• Document segment:

^^^^

= Topological space =

Mathematical space with a notion of closeness

Hierarchy of mathematical spaces. Inner product spaces are a subset of normed vector spaces, which are a subset of metric spaces, which in turn are a subset of topological spaces.

In mathematics, a topological space is, roughly speaking, a space in which closeness is defined but cannot necessarily be measured by a numeric distance. More specifically, a topological space is a set whose elements are called points, along with an additional structure called a topology, which can be defined as a set of neighbourhoods for each point that satisfy some axioms formalizing the concept of closeness. There are several equivalent definitions of a topology, the most commonly used of which is the definition through open sets.

A topological space is the most general type of a mathematical space in which limits, continuity, and connectedness can be defined. Common types of topological spaces include Euclidean spaces, metric spaces and manifolds.

Although very general, topological spaces are fundamental and are used in virtually every branch of modern mathematics. The study of topological spaces in their own right is called general topology (or point-set topology).

== History ==

A curved surface is said to possess continuous curvature at one of its points A, if the direction of all the straight lines drawn from A to points of the surface at an infinitesimal distance from A are deflected infinitesimally from one and the same plane passing through A.
— Carl Friedrich Gauss, Gauss 1827

Around 1735, Leonhard Euler discovered the formula $V - E + F = 2$ relating the number of vertices ($V$), edges ($E$) and faces ($F$) of a convex polyhedron, and hence of a planar graph. The study and generalization of this formula, specifically by Cauchy (1789–1857) and L'Huilier (1750–1840), contributed to the development of topology. In 1827, Carl Friedrich Gauss published General investigations of curved surfaces, which in section 3 defines the curved surface in a similar manner to the modern topological understanding.

Yet, "until Riemann's work in the early 1850s, surfaces were always dealt with from a local point of view (as parametric surfaces) and topological issues were never considered". " Möbius and Jordan seem to be the first to realize that the main problem about the topology of (compact) surfaces is to find invariants (preferably numerical) to decide the equivalence of surfaces, that is, to decide whether two surfaces are homeomorphic or not."

The subject is clearly defined by Felix Klein in his "Erlangen Program" (1872): the geometry invariants of arbitrary continuous transformation, a kind of geometry. The term "topology" was introduced by Johann Benedict Listing in 1847, although he had used the term in correspondence some years earlier instead of previously used "Analysis situs". The foundation of this science, for a space of any dimension, was created by Henri Poincaré. His first article on this topic appeared in 1894. In the 1930s, James Waddell Alexander II and Hassler Whitney first expressed the idea that a surface is a topological space that is locally like a Euclidean plane.

Topological spaces were first defined by Felix Hausdorff in 1914 in his seminal "Principles of Set Theory". Metric spaces had been defined earlier in 1906 by Maurice Fréchet, though it was Hausdorff who introduced the term "metric space".

^^^^

• Supplied material:

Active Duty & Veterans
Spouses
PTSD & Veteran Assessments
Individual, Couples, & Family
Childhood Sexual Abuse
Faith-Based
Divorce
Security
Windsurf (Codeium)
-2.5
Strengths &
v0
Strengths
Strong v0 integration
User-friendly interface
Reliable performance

^^^^

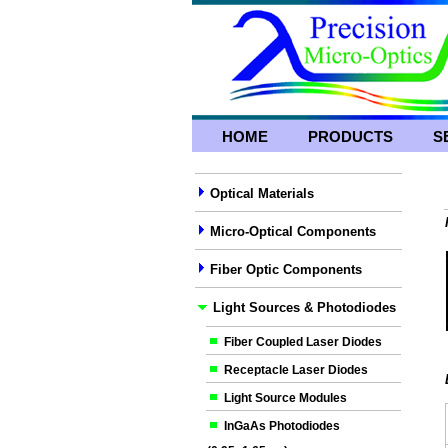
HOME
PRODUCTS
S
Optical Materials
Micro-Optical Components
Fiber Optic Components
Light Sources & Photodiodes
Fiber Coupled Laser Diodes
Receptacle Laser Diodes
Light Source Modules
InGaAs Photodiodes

^^^^

• Task statement: Copy out everything in the topological space article from "Around 1735, Leonhard" down to "modern topological understanding.", substituting "plane graph" for "planar graph".

• Reply to the exercise:
Around 1735, Leonhard Euler discovered the formula $V - E + F = 2$ relating the number of vertices ($V$), edges ($E$) and faces ($F$) of a convex polyhedron, and hence of a plane graph. The study and generalization of this formula, specifically by Cauchy (1789–1857) and L'Huilier (1750–1840), contributed to the development of topology. In 1827, Carl Friedrich Gauss published General investigations of curved surfaces, which in section 3 defines the curved surface in a similar manner to the modern topological understanding.